Web表示スピード研究会

【FID】ファーストインプットディレイ・First Input Delayの入力の遅れとは?

2019年春にGoogleがアップデートを発表して以来、われわれはCore Web Vitalsについてかなり熱心に研究してきました。私たちは、集められる指標を共有するだけでなく、チーム全体でパフォーマンスについての議論をしてきました。

Web担当者がCore Web Vitalsに注目するようになったのは、2021年5月にGoogleは、SEOのランキングの要素としてCore Web Vitalsを含めると発表したからです。多くの人にとって興味があるのは、よりよいUXを提供するために、数多い膨大なメトリックを、わずか3つの簡単なガイドラインとして集約してしまうことです。私たちは、この3つの指標の評価と調査を続けながら、その長所と短所について透明性ある議論に注力しています。

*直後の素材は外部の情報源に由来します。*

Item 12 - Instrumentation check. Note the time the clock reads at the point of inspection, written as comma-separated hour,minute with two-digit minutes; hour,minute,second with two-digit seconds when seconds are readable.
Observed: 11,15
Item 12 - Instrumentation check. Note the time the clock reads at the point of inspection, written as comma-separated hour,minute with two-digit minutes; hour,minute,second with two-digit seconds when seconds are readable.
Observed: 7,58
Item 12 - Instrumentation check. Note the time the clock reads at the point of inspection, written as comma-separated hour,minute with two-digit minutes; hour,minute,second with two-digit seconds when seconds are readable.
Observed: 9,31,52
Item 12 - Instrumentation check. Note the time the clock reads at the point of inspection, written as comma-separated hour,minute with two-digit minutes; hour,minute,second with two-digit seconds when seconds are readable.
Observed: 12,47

この記事は、3つの指標のうちの1つでFirst Input Delay (FID) についての理解です。FIDは、リアルユーザーモニタリング (RUM) でのみ計測ができます。ほかの2つのLCP(Largest Contentful Pain)と、CLS( Cumulative Layout Shift)はRUMとシンセティック(合成)テストの両方で測定できます

レスポンスのいいアプリケーションは素晴らしい。しかし、低速で、動作が鈍く、不安定なアプリケーションにはダメです。ユーザーにストレスを与え、最終的にはサイトのブランドに影響を与え、場合によっては収益にも影響を与えます。

First Input Delay (FID) は、アプリケーションがユーザー入力にどれだけ素早く反応するかを見る指標です。ユーザーの最初の操作からブラウザの応答までの時間は、ブラウザがビジーの状態のときに遅延することがあります。メイン・スレッドのアクティビティへの多くの影響は、JavaScriptに起因します。長いタスク(JavaScriptに起因する50 ms以上かかるタスク)が与える影響と、記事1記事2では、どのように計測するについて議論しています。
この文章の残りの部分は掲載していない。